- [Task brief]:
Line by line, reproduce exactly the beginning of the listing below, ending with the line that contains "El otoño se disfruta al máximo en Estados" and adding nothing.
↓
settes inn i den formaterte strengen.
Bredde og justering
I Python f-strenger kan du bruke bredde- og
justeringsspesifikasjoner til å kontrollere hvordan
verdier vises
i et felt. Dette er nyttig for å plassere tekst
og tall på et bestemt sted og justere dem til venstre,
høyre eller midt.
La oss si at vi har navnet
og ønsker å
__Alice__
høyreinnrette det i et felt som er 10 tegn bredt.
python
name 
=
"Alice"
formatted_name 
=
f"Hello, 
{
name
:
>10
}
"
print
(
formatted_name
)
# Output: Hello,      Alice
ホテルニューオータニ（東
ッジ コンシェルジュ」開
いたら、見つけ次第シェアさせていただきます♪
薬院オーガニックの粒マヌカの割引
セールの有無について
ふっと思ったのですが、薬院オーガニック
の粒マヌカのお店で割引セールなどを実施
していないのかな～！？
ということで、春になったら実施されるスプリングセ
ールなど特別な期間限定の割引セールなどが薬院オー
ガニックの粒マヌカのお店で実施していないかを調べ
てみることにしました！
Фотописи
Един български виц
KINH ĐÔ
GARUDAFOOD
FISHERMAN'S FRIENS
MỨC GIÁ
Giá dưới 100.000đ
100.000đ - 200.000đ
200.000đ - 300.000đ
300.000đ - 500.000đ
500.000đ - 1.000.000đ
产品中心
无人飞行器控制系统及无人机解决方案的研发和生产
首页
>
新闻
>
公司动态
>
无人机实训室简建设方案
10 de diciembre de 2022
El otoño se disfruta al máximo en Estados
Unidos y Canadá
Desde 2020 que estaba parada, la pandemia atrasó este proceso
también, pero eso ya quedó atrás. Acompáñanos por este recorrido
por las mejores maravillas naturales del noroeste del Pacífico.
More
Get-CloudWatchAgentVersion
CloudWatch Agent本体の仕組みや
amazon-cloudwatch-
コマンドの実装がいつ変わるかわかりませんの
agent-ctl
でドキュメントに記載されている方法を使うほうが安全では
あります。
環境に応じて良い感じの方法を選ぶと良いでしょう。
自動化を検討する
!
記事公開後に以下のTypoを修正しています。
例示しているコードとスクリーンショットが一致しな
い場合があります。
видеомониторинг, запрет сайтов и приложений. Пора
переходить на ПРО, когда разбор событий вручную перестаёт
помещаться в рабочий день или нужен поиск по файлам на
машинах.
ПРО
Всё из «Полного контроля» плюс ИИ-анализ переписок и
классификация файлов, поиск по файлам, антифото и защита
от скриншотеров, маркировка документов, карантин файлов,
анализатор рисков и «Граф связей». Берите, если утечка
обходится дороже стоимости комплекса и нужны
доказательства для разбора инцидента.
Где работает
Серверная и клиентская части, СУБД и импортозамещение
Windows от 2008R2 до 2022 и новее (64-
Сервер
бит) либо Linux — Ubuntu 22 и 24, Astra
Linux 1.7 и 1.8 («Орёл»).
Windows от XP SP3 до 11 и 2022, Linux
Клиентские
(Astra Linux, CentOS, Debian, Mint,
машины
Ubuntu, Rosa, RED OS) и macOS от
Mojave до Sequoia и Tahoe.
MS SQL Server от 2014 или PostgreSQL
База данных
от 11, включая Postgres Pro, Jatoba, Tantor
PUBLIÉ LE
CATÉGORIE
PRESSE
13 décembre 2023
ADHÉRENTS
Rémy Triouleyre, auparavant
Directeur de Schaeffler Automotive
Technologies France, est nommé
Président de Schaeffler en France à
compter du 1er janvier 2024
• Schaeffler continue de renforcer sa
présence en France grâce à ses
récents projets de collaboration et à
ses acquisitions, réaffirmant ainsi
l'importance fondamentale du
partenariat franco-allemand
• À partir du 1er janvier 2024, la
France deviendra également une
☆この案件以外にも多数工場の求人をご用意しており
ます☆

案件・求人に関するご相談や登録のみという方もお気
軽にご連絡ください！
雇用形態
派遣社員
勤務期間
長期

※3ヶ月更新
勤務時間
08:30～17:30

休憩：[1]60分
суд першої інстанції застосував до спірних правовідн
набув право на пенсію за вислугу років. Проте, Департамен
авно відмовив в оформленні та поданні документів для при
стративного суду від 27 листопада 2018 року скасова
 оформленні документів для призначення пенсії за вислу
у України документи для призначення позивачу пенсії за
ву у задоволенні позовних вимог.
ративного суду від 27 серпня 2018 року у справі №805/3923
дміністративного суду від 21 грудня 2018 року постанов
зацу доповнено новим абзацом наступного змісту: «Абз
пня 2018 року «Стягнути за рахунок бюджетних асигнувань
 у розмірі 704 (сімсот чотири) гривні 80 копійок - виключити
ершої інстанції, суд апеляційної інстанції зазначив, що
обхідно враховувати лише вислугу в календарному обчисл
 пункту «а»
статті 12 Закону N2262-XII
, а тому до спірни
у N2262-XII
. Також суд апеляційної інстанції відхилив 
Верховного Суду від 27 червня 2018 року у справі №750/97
↑
- [Reply to the exercise]:
settes inn i den formaterte strengen.
Bredde og justering
I Python f-strenger kan du bruke bredde- og
justeringsspesifikasjoner til å kontrollere hvordan
verdier vises
i et felt. Dette er nyttig for å plassere tekst
og tall på et bestemt sted og justere dem til venstre,
høyre eller midt.
La oss si at vi har navnet
og ønsker å
__Alice__
høyreinnrette det i et felt som er 10 tegn bredt.
python
name 
=
"Alice"
formatted_name 
=
f"Hello, 
{
name
:
>10
}
"
print
(
formatted_name
)
# Output: Hello,      Alice
ホテルニューオータニ（東
ッジ コンシェルジュ」開
いたら、見つけ次第シェアさせていただきます♪
薬院オーガニックの粒マヌカの割引
セールの有無について
ふっと思ったのですが、薬院オーガニック
の粒マヌカのお店で割引セールなどを実施
していないのかな～！？
ということで、春になったら実施されるスプリングセ
ールなど特別な期間限定の割引セールなどが薬院オー
ガニックの粒マヌカのお店で実施していないかを調べ
てみることにしました！
Фотописи
Един български виц
KINH ĐÔ
GARUDAFOOD
FISHERMAN'S FRIENS
MỨC GIÁ
Giá dưới 100.000đ
100.000đ - 200.000đ
200.000đ - 300.000đ
300.000đ - 500.000đ
500.000đ - 1.000.000đ
产品中心
无人飞行器控制系统及无人机解决方案的研发和生产
首页
>
新闻
>
公司动态
>
无人机实训室简建设方案
10 de diciembre de 2022
El otoño se disfruta al máximo en Estados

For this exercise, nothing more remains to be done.